1. Apparatus for mitigating carbon dioxide emission of a carbon dioxide-producing activity, said apparatus comprising: a rectangular frame having spaced-apart opposing first and second sides, spaced-apart opposing first and second ends, and spaced-apart opposing first and second edges;a first membrane sealingly contacting said first edge and spanning said frame from side to side and from end to end, said first membrane being permeable to carbon dioxide;a second membrane sealingly contacting said second edge and spanning said frame from side to side and from end to end, said second membrane being permeable to oxygen;a webbing disposed in said frame between said first membrane and said second membrane;a porous matrix adherent to said webbing, said matrix containing water, said matrix being permeable to water and to gases dissolved therein; andan active material included in said matrix, said active material being capable of reacting with carbon dioxide to form oxygen and carbon,said first membrane and said second membrane being capable of physically confining said matrix.

2. Apparatus of claim 1, wherein said frame and said webbing are electrically insulating and said first membrane and said second membrane are electrically conductive and are electrically connected to respective first and second poles of an electric circuit for collecting electrical energy from the apparatus.

3. Apparatus of claim 1, wherein said matrix comprises an aerogel, low viscosity polymer, metal oxide, or clay mineral.

4. Apparatus of claim 1, wherein said first membrane comprises a zeolite, clay mineral, amorphous polymer, or aggregate metal granules.

5. Apparatus of claim 1, wherein said second membrane comprises a zeolite, clay mineral, amorphous polymer, or aggregate metal granules.

6. Apparatus of claim 1, wherein said active material comprises dodeca tungsto phosphoric acid.

7. A method of mitigating carbon dioxide emission of a carbon dioxide-producing activity, said method including the steps of: providing apparatus as set forth in claim 1;supplying CO2 from a CO2-rich fluid to said matrix by diffusion through said first membrane;collecting oxygen by diffusion through said second membrane;recovering carbon from said substrate;regenerating said active material from said matrix; andreconstituting said matrix comprising said regenerated active material.

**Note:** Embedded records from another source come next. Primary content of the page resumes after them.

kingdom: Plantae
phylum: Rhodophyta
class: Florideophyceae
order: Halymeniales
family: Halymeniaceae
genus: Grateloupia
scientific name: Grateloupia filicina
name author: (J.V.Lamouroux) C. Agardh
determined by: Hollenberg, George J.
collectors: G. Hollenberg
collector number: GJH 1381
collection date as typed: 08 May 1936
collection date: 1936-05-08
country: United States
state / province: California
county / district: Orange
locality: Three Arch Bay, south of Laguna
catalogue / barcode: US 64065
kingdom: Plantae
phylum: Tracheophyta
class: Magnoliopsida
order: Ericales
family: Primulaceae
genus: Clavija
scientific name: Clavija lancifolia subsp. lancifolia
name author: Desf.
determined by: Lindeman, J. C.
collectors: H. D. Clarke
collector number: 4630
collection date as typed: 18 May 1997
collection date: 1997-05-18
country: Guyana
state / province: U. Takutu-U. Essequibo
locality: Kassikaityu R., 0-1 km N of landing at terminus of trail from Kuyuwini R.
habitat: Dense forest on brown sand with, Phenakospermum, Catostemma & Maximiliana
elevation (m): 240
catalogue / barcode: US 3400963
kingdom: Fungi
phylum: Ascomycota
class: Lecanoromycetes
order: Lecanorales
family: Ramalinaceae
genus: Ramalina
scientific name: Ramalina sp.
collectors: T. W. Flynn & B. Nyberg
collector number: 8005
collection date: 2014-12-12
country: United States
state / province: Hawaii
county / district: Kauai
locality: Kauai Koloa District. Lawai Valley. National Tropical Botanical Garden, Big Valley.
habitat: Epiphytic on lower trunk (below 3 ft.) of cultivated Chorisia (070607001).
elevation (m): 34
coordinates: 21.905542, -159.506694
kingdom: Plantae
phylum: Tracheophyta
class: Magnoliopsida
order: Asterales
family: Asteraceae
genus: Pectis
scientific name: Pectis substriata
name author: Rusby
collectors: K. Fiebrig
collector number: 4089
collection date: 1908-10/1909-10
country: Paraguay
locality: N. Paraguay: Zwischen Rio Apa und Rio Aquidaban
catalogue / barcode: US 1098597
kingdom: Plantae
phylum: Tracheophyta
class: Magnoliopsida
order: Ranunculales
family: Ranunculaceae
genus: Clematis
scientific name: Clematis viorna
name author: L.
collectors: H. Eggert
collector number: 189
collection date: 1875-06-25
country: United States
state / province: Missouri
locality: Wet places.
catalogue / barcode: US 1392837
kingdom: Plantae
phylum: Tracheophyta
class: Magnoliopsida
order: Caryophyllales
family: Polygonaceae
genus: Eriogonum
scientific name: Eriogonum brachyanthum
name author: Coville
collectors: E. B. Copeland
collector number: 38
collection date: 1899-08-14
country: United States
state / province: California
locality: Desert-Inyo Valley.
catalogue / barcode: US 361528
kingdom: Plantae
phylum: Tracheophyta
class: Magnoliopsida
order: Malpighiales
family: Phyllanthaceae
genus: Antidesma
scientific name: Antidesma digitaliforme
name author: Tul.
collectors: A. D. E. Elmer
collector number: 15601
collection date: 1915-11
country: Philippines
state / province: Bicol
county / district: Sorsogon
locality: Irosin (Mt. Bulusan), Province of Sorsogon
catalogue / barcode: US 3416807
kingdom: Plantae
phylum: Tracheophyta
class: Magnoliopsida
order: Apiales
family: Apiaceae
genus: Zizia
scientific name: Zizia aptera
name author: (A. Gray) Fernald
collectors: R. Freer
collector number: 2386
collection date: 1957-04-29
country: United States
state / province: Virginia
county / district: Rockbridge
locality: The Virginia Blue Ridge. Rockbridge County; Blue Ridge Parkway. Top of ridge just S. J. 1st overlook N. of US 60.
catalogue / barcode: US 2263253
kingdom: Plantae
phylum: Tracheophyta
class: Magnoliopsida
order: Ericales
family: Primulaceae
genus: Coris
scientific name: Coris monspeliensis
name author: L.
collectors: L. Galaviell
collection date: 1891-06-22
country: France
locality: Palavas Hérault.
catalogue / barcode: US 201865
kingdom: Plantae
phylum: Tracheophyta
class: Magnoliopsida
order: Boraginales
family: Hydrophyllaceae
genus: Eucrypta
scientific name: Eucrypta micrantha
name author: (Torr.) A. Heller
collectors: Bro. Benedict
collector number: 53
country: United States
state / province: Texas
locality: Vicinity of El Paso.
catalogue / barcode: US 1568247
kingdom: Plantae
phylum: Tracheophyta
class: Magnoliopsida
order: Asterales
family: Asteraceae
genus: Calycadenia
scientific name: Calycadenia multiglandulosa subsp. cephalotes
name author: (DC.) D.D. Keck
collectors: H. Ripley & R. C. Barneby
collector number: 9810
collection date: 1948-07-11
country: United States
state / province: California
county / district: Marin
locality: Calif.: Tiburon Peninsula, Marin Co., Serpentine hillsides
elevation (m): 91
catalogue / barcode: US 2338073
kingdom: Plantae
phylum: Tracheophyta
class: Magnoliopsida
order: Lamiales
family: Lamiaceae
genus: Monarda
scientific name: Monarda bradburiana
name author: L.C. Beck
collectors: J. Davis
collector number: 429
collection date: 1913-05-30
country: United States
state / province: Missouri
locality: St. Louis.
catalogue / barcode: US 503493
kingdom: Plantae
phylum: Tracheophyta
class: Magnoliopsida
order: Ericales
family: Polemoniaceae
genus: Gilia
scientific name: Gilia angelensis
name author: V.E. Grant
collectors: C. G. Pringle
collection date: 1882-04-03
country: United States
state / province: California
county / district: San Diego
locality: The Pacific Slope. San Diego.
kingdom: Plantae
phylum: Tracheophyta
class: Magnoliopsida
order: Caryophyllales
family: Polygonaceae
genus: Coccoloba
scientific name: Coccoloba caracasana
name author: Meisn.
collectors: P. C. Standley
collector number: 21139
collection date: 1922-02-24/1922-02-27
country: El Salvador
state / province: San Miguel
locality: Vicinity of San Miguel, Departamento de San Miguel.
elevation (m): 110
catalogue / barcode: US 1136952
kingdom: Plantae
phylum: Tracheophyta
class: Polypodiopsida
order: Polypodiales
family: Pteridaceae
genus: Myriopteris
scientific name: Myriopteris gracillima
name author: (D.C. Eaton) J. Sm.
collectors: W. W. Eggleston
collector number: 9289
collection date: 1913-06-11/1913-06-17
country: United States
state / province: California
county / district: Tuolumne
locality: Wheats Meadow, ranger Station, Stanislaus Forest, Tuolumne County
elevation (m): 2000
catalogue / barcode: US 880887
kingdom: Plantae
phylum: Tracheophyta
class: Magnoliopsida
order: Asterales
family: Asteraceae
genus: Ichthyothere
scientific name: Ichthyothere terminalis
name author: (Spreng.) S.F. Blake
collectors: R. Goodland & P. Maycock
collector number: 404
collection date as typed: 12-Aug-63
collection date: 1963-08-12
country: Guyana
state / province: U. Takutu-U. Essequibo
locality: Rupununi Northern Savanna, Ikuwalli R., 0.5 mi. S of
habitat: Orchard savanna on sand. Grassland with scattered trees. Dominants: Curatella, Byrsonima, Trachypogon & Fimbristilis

8. The method of claim 11, wherein said apparatus is provided as set forth in claim 2, the method including the step of utilizing or storing electrical energy collected via said electric circuit.

9. The method of claim 11, wherein said apparatus is provided as set forth in claim 6, the method including steps of: separating a tungsten-containing reaction product from said matrix;supplying energy and oxygen to said tungsten-containing reaction product until said dodeca tungsto phosphoric acid is regenerated therefrom.

10. The method of claim 16, wherein said step of supplying energy includes a step of heating.

11. The method of claim 16, wherein said step of supplying energy includes a step of heating after said step of recovering carbon.

12. The method of claim 16, wherein said step of supplying energy is accomplished at least in part with energy captured from said matrix after said step of supplying carbon dioxide.

13. The method of claim 16, wherein said step of supplying energy is accomplished at least in part with energy derived from collection of sunlight.

14. The method of claim 16, wherein the step of reducing the pressure inside the chamber causes a spontaneous release of oxygen gas.

15. The method of claim 16, wherein the step of introduction of the influent gas causes a drop in mixture pH.

16. The method of claim 16, wherein the step of pH drop generates a measured amount of heat, to be harvested by the device.

17. The method of claim 16, wherein the step of recharging the filter material within the container with a solution of water, and chemical components recharges the spent oxide material, an example of which is dodeca tungsto phosphoric acid.

18. The method of claim 16, wherein the drop in pH produces charged ions which in turn collect at suitable collection plates, producing a finite amount of electrical potential.